Why Pontotoc Vineyard’s Owner Might Show Up on your Doorstep

When you’re a unique winery with a unique owner, you come up with unique solutions.

Carl Money, owner of Pontotoc Vineyard in the Texas Hill Country, purchased turn-of-the-century buildings in the old ghost town of Pontotoc, including what had been the grocery store, hardware store, post office, barbershop, garage, gas station and movie theater, all with the idea of making the town into a Northern Hill Country winery. He also operates a weingarten on the main street of Fredericksburg, Texas, a popular destination for tourists.

His wines are available through high-end grocery stores, restaurants and taverns throughout the Lone Star State, but he still felt he needed to connect with his customers during the shutdowns necessitated by the early days of the COVID-19 pandemic.

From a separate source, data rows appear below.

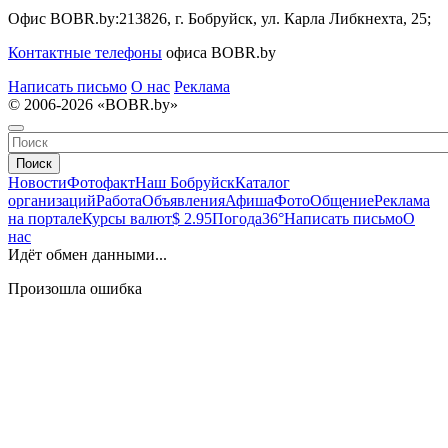
Офис BOBR.by:
213826, г. Бобруйск, ул. Карла Либкнехта, 25;
Контактные телефоны
офиса BOBR.by
Написать письмо
О нас
Реклама
© 2006-2026 «BOBR.by»
Поиск
Новости
Фотофакт
Наш Бобруйск
Каталог
организаций
Работа
Объявления
Афиша
Фото
Общение
Реклама
на портале
Курсы валют
$ 2.95
Погода
36°
Написать письмо
О
нас
Идёт обмен данными...
Произошла ошибка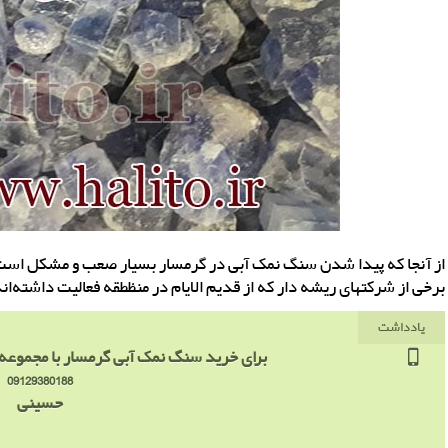
از آنجا که پیدا شدن سنگ نمک آبی در گرمسار بسیار صعب و مشکل است 
برخی از شرکتهای ریشه دار که از قدیم الایام در منظطقه فعالیت داشته‌اند
یادداشت
برای خرید سنگ نمک آبی گرمسار با مجموعه
09129380188
حسینی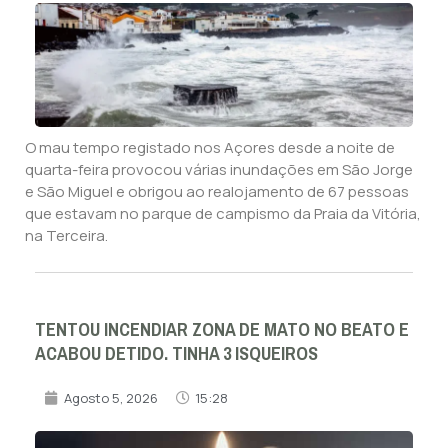
O mau tempo registado nos Açores desde a noite de
quarta-feira provocou várias inundações em São Jorge
e São Miguel e obrigou ao realojamento de 67 pessoas
que estavam no parque de campismo da Praia da Vitória,
na Terceira.
TENTOU INCENDIAR ZONA DE MATO NO BEATO E
ACABOU DETIDO. TINHA 3 ISQUEIROS
Agosto 5, 2026
15:28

Where other wineries resorted to online sales and virtual events to keep their customers engaged, and while Texas reopened more quickly than most states, Money went old school.

He showed up on people’s doorsteps.

“I started something called Front Porch Wine Delivery,” Money said. “The day the shutdowns hit, I wrote a letter. In it, I said I will deliver a bottle of wine to your front porch anywhere in the state for free if you buy $100 worth of our wine.

“When I got the orders in, I drove them down.”

Money doesn’t go through a distributor, he said. While his product is carried in local grocery stores and served at Texas restaurants, he chooses to keep things purely direct to consumer.

“Once you drive out to someone’s house, you’re their friend,” Money said. “You know where they live, and you experience a part of their life.”

While all that driving can be a lot of work, it’s not as hard to get out to different Texas cities as you’d think, Money says. As a trial lawyer by trade, his life’s work has frequently taken him all over the state and travel is something he’s pretty accustomed to.

And as a fifth-generation farmer who once dreamed of owning a front porch milk delivery service, delivering wine is right up his alley.

The people make it worth it, he said.

“They run out, and they’re so tickled and happy,” he said. “A lot of them can’t believe it.”